House Budget Foes Swamp Senate Panel With Complaints
Senate budget writers, preparing to release their spending plan on Wednesday, got an earful Monday from lobbyists lambasting the House proposal to cut public schools, social services and higher education.
“We are completely discouraged by the heartlessness of the budget” sent to the Democratic Senate last week by the Republican-led House, said Barbara Casey, a lobbyist for the state PTA.
“The cuts in public schools, in social services, are too much. We are willing to give up our tax rebates for the sake of our children,” she said.
She and others referred to the House proposal to slash mostly business taxes by nearly $800 million to finance a two-year budget that at $17.3 billion would be more than $600 million less than the budget proposed by Gov. Mike Lowry.
House Majority Leader Dale Foreman, R-Wenatchee, the main architect of the House proposal, has defended the plan as written for taxpayers rather than spenders.

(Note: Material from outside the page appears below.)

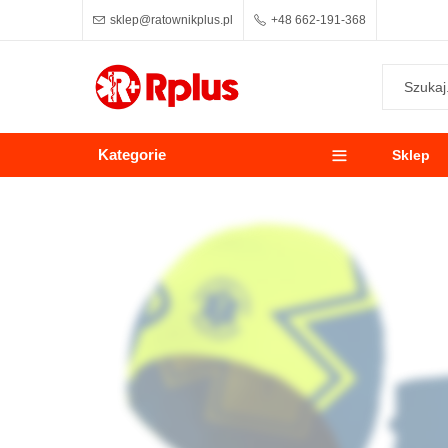
sklep@ratownikplus.pl
+48 662-191-368
Kategorie
Sklep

But teachers, university presidents and advocates for the poor and disabled told the Senate Ways and Means Committee that the proposed cuts would be devastating.
The Senate, which has proposed tax cuts of about $150 million, is expected to resist reductions of the magnitude pushed by the House.
Foes of the House proposal spoke at the first of two hearings in as many days on the House plan. There were few comments in support of the proposal. The panel today will hear from environmentalists, state employee unions and others who would be hurt by the proposal.
Senate Ways and Means Chairwoman Nita Rinehart, D-Seattle, is expected to unveil that chamber’s proposed budget on Wednesday. Eventually, the measure will go to the House for rejection and the two sides will meet in conference committee to work out differences.
Lobbyists and lawmakers are predicting at least one special session to complete budget work. The regular session ends April 23.